Política

Eduardo Bolsonaro avalia que pai “não vai se livrar de condenação” e que se perder capital político “já era”

Político se licenciou de mandato para trabalhar por narrativa de que ex-presidente é perseguido político

Político vai morar nos EUA
Político vai morar nos EUA Foto : Vinicius Loures / Agência Câmara / CP

O deputado federal licenciado Eduardo Bolsonaro (PL) considera que “não há mais saída” e que seu pai, o ex-presidente Jair Bolsonaro (PL), será condenado. A Primeira Turma do Supremo Tribunal Federal (STF) decide nesta terça-feira, se torna Bolsonaro réu no caso da tentativa de golpe de Estado - ele também é investigado no caso das joias e da falsificação dos cartões de vacina.

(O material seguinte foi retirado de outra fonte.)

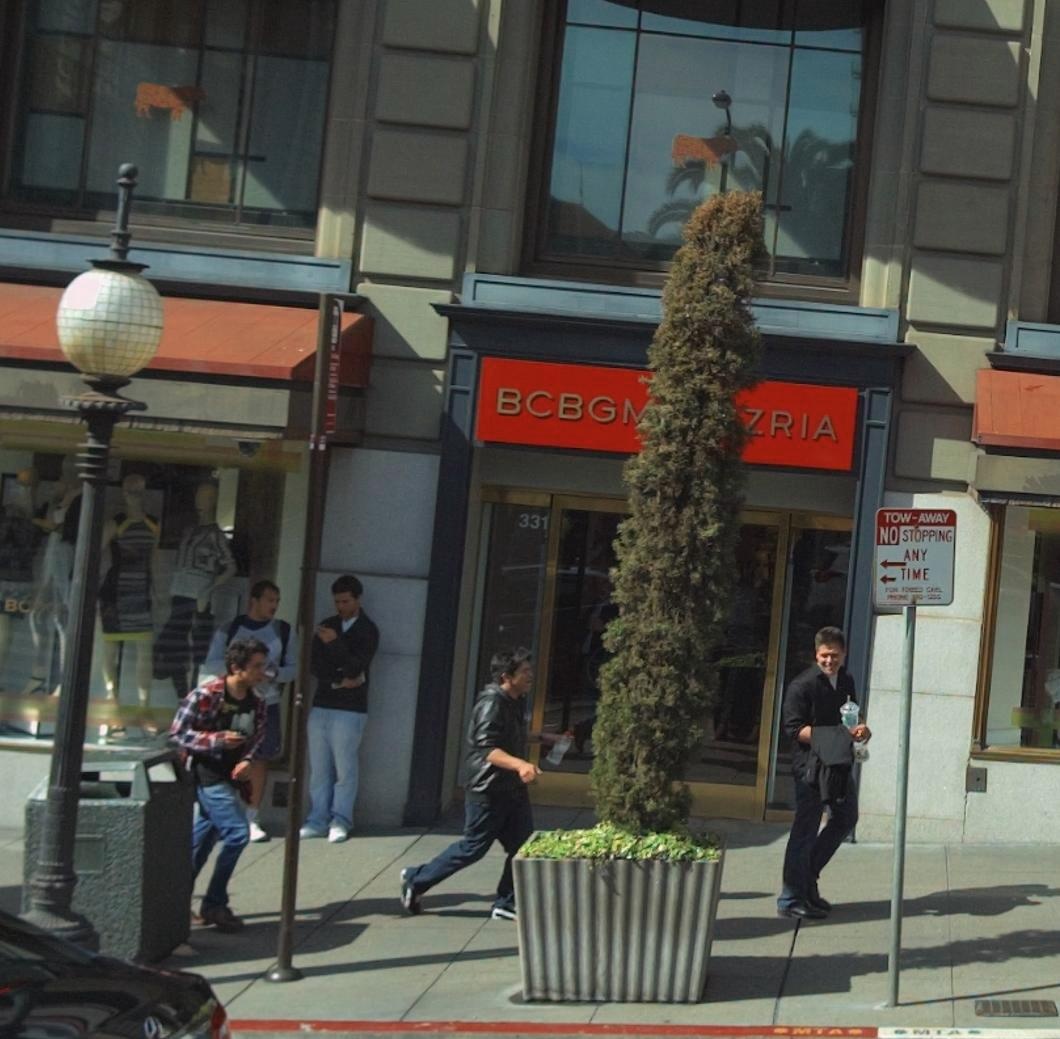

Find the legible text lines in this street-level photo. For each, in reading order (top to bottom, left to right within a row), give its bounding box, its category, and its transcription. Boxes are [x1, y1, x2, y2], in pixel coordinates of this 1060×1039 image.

"Eu já não acredito mais que exista saída, não só para Jair Bolsonaro, mas para todas as pessoas simples que estão sendo condenadas a até 17 anos de cadeia por conta do 8 de Janeiro. Você pode botar o Ruy Barbosa para advogar a favor do Bolsonaro, que ele não vai se livrar de uma condenação”, relatou o político, que participou por videoconferência do podcast Inteligência Ltda, nesta segunda-feira.

Bolsonaro e o governador de São Paulo, Tarcísio de Freitas (Republicanos), estavam presencialmente no estúdio. Eduardo se licenciou do mandato para morar nos Estados Unidos e se dedicar integralmente à narrativa de perseguição política ao seu pai; que envolve convencer autoridades norte-americanas a punirem o ministro do STF, Alexandre de Moraes e trabalhar pela anistia dos condenados pelo 8 de Janeiro. “Com isso em mente, eu sigo o exemplo do Trump: ele já sabia desse jogo de cartas marcadas e apostou tudo na política. Levar a voz dele ao maior número de pessoas possível. Se o Bolsonaro perder o capital político dele, já era, o Alexandre de Moraes vai trancafiar ele na cadeia e jogar a chave fora”, disse o deputado licenciado. “O meu principal objetivo hoje é brecar um psicopata chamado Alexandre de Moraes”, concluiu.

No programa, Bolsonaro voltou a reclamar da delação do tenente-coronel Mauro Cid, uma dos elementos da denúncia da PGR contra ele, e disse que ela é ilegal porque Moraes ameaçou seu ex-ajudante de ordens. Ele afirmou ainda que neste primeiro momento sua defesa vai focar em aspectos técnico do processo e argumentar que a ação deveria começar a tramitar em primeira instância ou, se mantida no STF, julgada pelo plenário e não pela Primeira Turma.

A PGR pede que o ex-presidente seja condenado por organização criminosa (pena de 3 a 8 anos, podendo chegar a 17 com agravantes citados na denúncia), abolição violenta do Estado Democrático de Direito (pena de 4 a 8 anos), golpe de Estado (pena de 4 a 12 anos), dano qualificado com uso de violência e grave ameaça (pena de 6 meses a 3 anos) e deterioração de patrimônio tombado (pena de 1 a 3 anos).